■ Verilen Görev 1: Okuma metnine göre Mevlâna ölüm gününe hangi adı veriyordu?
■ Verilen Görev 2: Okuma metninin "Her beytin aynı" sözcüklerinden başlayıp "Hüsameddin de yazarmış." sözcükleri de dâhil olmak üzere biten bölümünü hiçbir değişiklik yapmadan yeniden yazınız.
■ Verilen Görev 3: Mevlâna ve Mesnevî konulu metni son cümlesinden sonra devam ettiriniz.

━━ Okuma Metni

Mevlâna ölüm gününü yeniden doğuş
günü olarak kabul ediyordu. O öldüğü zaman sevdiğine yani Allah'ına
kavuşacaktı. Onun için Mevlâna ölüm gününe düğün günü veya gelin gecesi
manasına gelen "Şeb-i Arûs" diyordu ve dostlarına ölümünün ardından
ah-ah, vah-vah edip ağlamayın diyerek vasiyet ediyordu.
"Ölümümüzden sonra mezarımızı
yerde aramayınız!
Bizim mezarımız âriflerin
gönüllerindedir"
MESNEVİ
Mesnevî, klâsik doğu edebiyatında, bir şiir tarzının adıdır. Sözlük anlamıyla
"İkişer, ikişerlik" demektir. Edebiyatta aynı vezinde ve her beyti
kendi arasında ayrı ayrı kafiyeli nazım şekillerine Mesnevî adı verilmiştir.
Her beytin aynı vezinde fakat ayrı
ayrı kafiyeli olması nedeniyle Mesnevî'de büyük bir yazma kolaylığı vardır. Bu
nedenle uzun sürecek konular veya hikâyeler şiir yoluyla söylenilecekse, kafiye
kolaylığı nedeniyle mesnevî tarzı seçilir. Bu suretle şiir, beyit beyit sürüp
gider.
Mesnevî her ne kadar klâsik doğu
şiirinin bir şiir tarzı ise de "Mesnevî" denildiği zaman akla
"Mevlâna'nın Mesnevî'si"gelir. Mevlâna Mesnevî'yi Çelebi
Hüsameddin'in isteği üzerine yazmıştır. Kâtibi Hüsameddin Çelebi'nin
söylediğine göre Mevlanâ, Mesnevî beyitlerini Meram'da gezerken, otururken,
yürürken hatta semâ ederken söylermiş, Çelebi Hüsameddin de yazarmış.

━━━━
━━ Veri Kümesi Öğeleri

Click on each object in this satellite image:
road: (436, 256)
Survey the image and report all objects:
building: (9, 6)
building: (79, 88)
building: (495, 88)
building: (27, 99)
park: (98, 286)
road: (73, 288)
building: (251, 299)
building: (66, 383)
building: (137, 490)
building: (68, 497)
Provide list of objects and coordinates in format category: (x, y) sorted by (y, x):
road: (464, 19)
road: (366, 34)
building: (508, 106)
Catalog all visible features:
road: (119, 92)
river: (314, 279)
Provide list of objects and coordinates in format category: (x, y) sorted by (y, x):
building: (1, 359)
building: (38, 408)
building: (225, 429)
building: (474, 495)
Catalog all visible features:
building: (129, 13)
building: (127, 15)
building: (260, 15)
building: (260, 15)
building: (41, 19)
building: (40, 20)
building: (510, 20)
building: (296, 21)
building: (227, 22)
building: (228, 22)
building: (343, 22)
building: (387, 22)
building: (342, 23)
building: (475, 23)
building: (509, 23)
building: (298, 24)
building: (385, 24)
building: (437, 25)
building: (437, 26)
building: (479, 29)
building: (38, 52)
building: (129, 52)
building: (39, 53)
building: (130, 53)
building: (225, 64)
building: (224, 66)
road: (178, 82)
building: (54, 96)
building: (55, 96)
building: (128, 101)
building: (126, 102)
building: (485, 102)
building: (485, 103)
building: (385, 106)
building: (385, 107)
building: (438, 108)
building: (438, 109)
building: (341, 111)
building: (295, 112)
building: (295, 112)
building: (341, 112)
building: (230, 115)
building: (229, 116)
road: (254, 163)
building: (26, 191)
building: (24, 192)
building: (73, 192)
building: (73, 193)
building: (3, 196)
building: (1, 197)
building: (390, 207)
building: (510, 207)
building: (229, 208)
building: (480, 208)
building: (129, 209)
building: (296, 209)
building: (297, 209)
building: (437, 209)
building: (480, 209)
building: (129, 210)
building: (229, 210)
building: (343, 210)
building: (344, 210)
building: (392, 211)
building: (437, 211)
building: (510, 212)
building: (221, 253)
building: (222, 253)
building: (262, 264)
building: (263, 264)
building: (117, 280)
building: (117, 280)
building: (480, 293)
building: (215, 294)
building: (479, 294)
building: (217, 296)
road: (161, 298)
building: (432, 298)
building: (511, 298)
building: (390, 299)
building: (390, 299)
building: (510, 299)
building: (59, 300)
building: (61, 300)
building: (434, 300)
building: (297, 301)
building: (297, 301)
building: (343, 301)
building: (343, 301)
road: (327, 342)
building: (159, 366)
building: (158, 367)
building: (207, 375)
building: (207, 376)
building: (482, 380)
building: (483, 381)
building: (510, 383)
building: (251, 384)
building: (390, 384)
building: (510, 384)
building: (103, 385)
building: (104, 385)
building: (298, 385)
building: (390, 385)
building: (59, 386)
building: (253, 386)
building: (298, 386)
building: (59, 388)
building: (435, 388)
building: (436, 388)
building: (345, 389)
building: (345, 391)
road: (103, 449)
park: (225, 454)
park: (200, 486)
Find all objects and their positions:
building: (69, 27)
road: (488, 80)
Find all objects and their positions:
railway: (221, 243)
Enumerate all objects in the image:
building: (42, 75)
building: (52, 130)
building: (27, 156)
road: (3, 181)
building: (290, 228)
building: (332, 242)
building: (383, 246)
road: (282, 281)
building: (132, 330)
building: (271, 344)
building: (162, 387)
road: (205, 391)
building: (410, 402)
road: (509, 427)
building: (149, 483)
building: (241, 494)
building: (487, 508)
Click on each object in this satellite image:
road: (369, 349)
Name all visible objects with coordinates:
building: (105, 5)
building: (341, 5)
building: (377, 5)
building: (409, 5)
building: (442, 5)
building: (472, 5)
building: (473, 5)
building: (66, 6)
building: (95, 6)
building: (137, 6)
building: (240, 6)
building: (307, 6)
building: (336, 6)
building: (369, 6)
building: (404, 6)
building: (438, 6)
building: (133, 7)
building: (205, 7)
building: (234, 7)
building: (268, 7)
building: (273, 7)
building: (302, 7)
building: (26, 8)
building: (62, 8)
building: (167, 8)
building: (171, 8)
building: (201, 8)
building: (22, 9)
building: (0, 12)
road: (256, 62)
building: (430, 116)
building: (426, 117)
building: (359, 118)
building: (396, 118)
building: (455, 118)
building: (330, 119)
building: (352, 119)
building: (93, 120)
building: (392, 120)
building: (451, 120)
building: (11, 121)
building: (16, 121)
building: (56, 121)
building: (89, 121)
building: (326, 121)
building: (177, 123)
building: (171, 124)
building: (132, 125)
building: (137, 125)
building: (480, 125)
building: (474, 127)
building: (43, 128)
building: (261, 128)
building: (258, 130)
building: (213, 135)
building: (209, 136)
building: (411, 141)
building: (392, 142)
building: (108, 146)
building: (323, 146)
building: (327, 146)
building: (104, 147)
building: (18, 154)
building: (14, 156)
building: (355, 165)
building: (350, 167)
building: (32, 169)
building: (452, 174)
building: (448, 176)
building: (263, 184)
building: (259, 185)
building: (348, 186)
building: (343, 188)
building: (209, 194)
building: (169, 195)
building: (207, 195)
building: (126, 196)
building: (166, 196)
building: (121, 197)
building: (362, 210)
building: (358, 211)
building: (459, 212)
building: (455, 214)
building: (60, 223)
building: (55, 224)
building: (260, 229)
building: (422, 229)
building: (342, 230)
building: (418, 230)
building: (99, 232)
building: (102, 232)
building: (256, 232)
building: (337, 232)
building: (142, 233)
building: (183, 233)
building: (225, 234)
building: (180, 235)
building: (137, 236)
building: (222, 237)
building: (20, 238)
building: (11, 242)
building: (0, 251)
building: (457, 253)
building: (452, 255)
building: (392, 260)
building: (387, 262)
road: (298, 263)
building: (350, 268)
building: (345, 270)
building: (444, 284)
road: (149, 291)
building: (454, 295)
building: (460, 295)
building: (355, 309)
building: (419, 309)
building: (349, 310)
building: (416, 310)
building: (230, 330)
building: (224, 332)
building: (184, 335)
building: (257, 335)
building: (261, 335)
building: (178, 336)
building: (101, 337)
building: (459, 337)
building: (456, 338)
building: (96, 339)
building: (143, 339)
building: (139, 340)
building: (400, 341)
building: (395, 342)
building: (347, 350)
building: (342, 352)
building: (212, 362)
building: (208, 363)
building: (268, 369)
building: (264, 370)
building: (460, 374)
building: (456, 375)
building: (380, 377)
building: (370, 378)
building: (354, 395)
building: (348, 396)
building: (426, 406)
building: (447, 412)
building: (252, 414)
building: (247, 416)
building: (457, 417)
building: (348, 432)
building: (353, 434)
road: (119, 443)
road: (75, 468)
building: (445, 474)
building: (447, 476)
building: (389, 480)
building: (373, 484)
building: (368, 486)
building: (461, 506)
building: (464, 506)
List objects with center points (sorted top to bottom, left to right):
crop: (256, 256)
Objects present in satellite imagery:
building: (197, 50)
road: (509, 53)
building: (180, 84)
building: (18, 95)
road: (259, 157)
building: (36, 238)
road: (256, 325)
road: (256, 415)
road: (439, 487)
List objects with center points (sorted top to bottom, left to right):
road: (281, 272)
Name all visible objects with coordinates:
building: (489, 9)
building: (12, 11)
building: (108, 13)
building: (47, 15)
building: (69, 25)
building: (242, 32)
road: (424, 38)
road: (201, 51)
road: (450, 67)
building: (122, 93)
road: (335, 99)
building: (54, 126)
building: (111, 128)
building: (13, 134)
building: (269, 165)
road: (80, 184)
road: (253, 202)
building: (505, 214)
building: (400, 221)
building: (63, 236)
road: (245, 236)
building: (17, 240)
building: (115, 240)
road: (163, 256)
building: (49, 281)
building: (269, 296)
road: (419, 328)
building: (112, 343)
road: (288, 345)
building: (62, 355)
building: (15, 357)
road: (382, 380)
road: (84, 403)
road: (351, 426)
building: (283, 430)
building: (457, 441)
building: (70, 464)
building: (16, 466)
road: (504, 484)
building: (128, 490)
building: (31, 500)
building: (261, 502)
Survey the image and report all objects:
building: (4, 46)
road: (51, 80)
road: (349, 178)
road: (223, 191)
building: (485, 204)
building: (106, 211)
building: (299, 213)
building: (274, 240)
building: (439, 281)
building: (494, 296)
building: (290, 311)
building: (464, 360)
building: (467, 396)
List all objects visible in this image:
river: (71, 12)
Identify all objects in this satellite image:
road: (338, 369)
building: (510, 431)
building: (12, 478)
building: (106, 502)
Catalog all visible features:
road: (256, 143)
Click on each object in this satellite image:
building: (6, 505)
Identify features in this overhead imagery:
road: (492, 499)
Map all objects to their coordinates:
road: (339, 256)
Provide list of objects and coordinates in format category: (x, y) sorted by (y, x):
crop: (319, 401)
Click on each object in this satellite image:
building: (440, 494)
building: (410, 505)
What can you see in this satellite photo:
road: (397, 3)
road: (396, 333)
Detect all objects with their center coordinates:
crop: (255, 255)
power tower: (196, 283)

━━━━

■ Beklenen Çıktı 1: Düğün günü veya gelin gecesi anlamına gelen "Şeb-i Arûs" adını veriyordu.

■ Beklenen Çıktı 2:
Her beytin aynı vezinde fakat ayrı
ayrı kafiyeli olması nedeniyle Mesnevî'de büyük bir yazma kolaylığı vardır. Bu
nedenle uzun sürecek konular veya hikâyeler şiir yoluyla söylenilecekse, kafiye
kolaylığı nedeniyle mesnevî tarzı seçilir. Bu suretle şiir, beyit beyit sürüp
gider.
Mesnevî her ne kadar klâsik doğu
şiirinin bir şiir tarzı ise de "Mesnevî" denildiği zaman akla
"Mevlâna'nın Mesnevî'si"gelir. Mevlâna Mesnevî'yi Çelebi
Hüsameddin'in isteği üzerine yazmıştır. Kâtibi Hüsameddin Çelebi'nin
söylediğine göre Mevlanâ, Mesnevî beyitlerini Meram'da gezerken, otururken,
yürürken hatta semâ ederken söylermiş, Çelebi Hüsameddin de yazarmış.

■ Beklenen Çıktı 3:
Mesnevî'nin dili Farsça'dır. Halen
Mevlâna Müzesi'nde teşhirde bulunan 1278 tarihli, elde bulunan en eski Mesnevî
nüshasına göre, beyit sayısı 25618 dir.
Mesnevî'nin vezni: Fâ i lâ tün- Fâ i
lâ tün - Fâ i lün'dür
Mevlâna 6 büyük cilt olan
Mesnevî'sinde, tasavvufî fikir ve düşüncelerini, birbirine ulanmış hikayeler
halinde anlatmaktadır.
DİVAN-I KEBİR
Dîvân,
şairlerin şiirlerini
topladıkları deftere denir. Dîvân-ı Kebîr
"Büyük Defter" veya
"Büyük Dîvân" manasına gelir. Mevlâna'nın
çeşitli konularda söylediği
şiirlerin tamamı bu divandadır. Dîvân-ı Kebîr'in dili
de Farsça olmakla beraber,
Dîvân-ı Kebîr içinde az sayıda Arapça,
Türkçe ve Rumca şiir de yar almaktadır.
Dîvân-ı Kebîr 21 küçük
dîvân (Bahir) ile Rubâî Dîvânı'nın
bir araya
getirilmesiyle oluşmuştur. Dîvân-ı Kebîr'in beyit
adedi 40.000 i aşmaktadır.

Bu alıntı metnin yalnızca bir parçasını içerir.